■ **RECORDS SUPPLIED**
-----

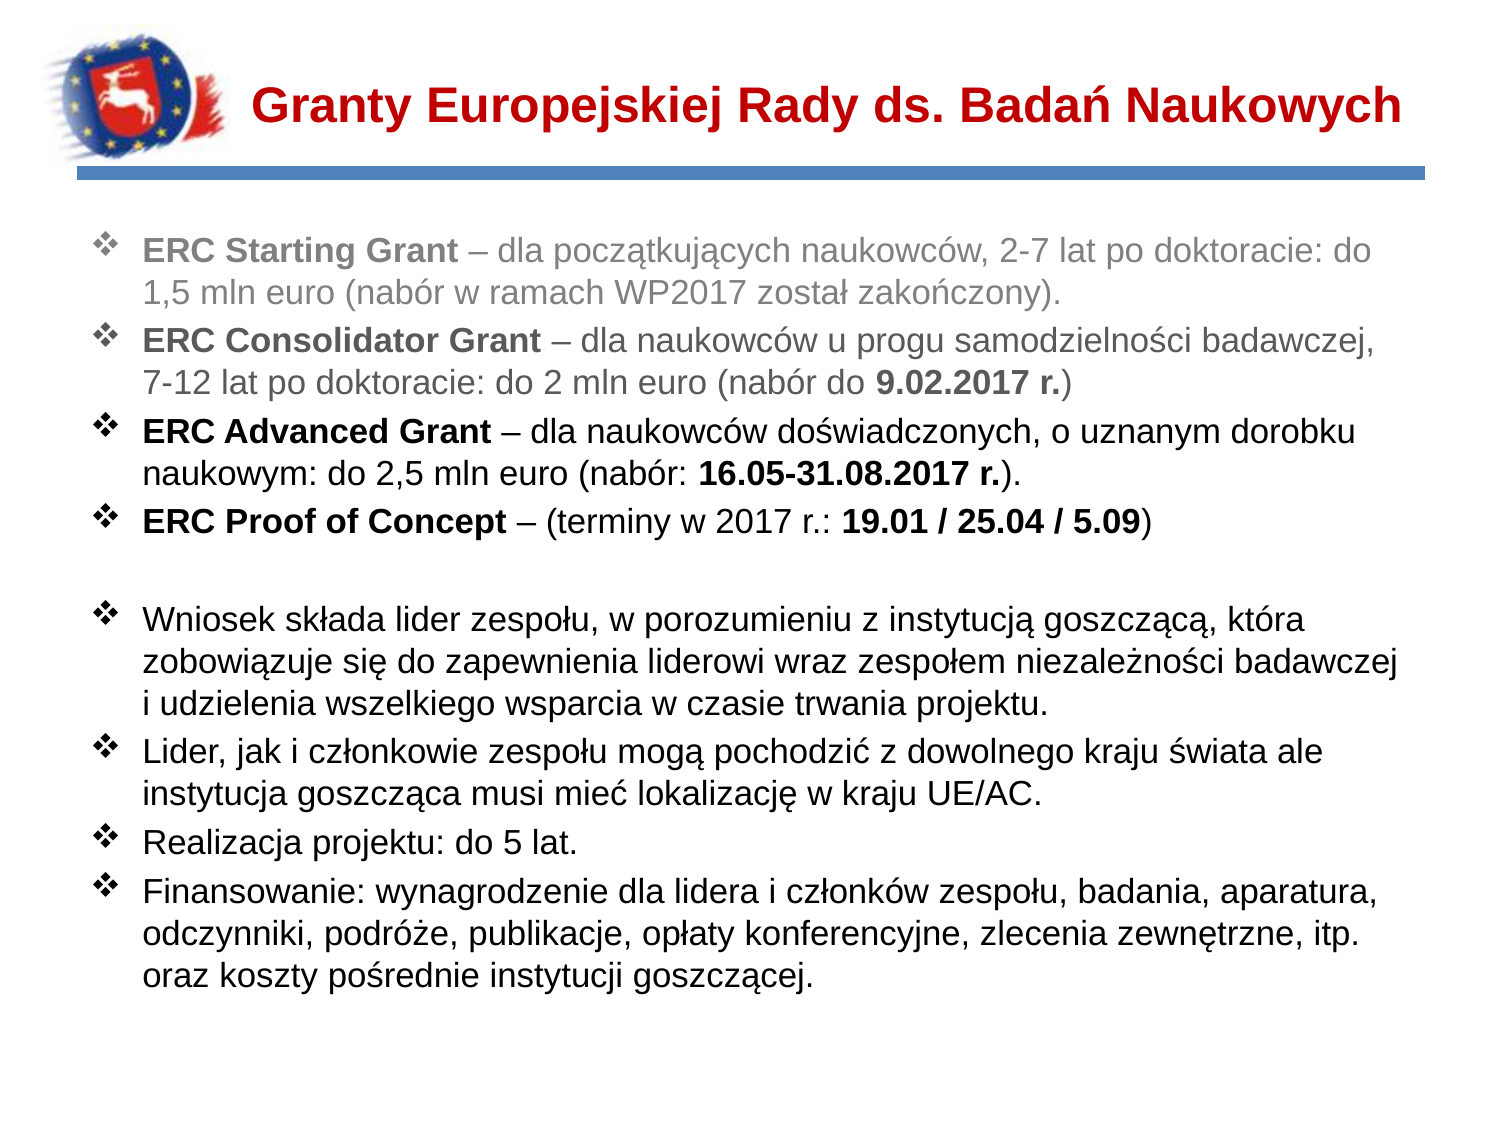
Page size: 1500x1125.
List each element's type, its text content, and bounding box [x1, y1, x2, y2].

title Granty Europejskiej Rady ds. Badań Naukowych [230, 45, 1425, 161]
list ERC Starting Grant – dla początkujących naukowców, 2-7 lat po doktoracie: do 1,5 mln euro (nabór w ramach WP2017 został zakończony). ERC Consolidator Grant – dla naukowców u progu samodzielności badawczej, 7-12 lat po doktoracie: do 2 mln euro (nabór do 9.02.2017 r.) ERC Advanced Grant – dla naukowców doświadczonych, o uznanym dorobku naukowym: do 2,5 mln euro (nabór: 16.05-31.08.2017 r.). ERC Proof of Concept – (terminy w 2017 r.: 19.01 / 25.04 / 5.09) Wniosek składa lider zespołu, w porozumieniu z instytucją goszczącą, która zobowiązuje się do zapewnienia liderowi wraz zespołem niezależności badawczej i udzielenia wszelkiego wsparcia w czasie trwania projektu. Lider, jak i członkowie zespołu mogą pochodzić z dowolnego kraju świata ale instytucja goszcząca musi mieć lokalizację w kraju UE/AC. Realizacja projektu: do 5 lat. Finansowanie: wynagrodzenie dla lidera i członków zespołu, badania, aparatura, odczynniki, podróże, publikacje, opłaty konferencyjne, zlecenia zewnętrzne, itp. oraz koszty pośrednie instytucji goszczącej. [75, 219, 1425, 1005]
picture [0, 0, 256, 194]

-----

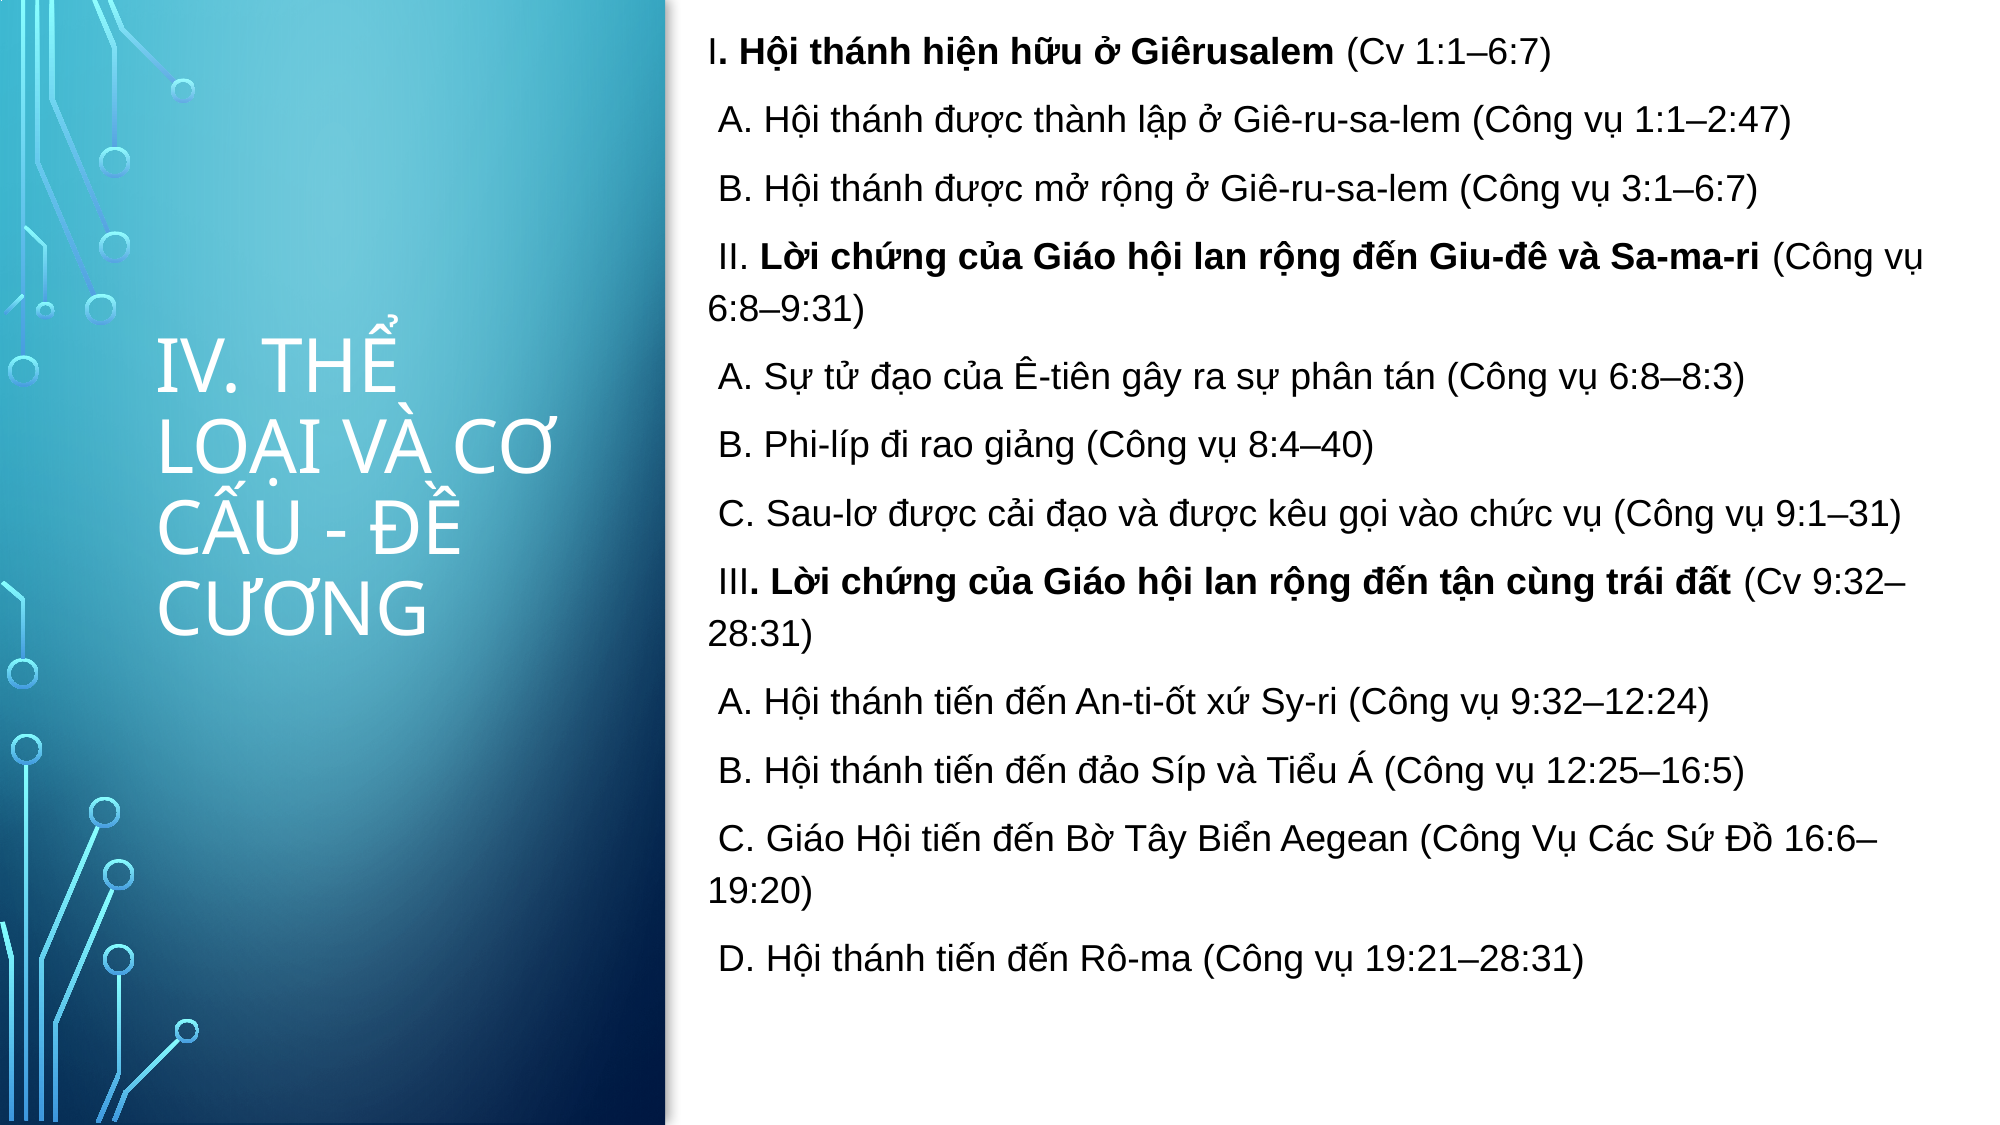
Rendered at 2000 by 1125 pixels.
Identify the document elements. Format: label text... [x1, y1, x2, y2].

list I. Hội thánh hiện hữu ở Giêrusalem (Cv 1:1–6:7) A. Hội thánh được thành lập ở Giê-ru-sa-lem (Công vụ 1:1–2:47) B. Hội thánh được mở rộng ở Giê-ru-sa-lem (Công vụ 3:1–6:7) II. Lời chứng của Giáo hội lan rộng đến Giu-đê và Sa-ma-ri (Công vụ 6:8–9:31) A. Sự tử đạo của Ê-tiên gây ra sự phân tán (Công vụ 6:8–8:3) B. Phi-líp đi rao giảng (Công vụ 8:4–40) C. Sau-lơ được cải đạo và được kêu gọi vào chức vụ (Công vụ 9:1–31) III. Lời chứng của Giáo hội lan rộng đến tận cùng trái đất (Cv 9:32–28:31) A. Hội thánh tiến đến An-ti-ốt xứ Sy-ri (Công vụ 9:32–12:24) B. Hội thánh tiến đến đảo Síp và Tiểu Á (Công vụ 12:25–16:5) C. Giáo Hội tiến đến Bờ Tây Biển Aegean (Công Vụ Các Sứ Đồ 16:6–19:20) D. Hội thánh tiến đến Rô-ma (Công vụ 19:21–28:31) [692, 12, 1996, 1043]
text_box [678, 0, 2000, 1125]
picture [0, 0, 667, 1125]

-----

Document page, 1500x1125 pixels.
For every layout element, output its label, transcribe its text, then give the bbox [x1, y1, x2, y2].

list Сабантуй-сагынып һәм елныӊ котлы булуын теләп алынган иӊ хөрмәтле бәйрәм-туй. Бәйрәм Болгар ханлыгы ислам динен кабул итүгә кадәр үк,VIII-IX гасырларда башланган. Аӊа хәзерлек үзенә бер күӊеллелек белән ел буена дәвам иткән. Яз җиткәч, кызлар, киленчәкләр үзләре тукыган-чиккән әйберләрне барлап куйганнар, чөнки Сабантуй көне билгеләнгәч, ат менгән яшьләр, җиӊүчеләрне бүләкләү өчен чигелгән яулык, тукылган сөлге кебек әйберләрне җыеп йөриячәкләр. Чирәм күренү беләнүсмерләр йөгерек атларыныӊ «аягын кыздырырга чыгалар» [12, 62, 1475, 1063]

-----

■ **WHAT IS EXPECTED**
Show the lines of the records that contain the word "pixels".

■ **SOLUTION TO THIS EXERCISE**
Rendered at 2000 by 1125 pixels.
Document page, 1500x1125 pixels.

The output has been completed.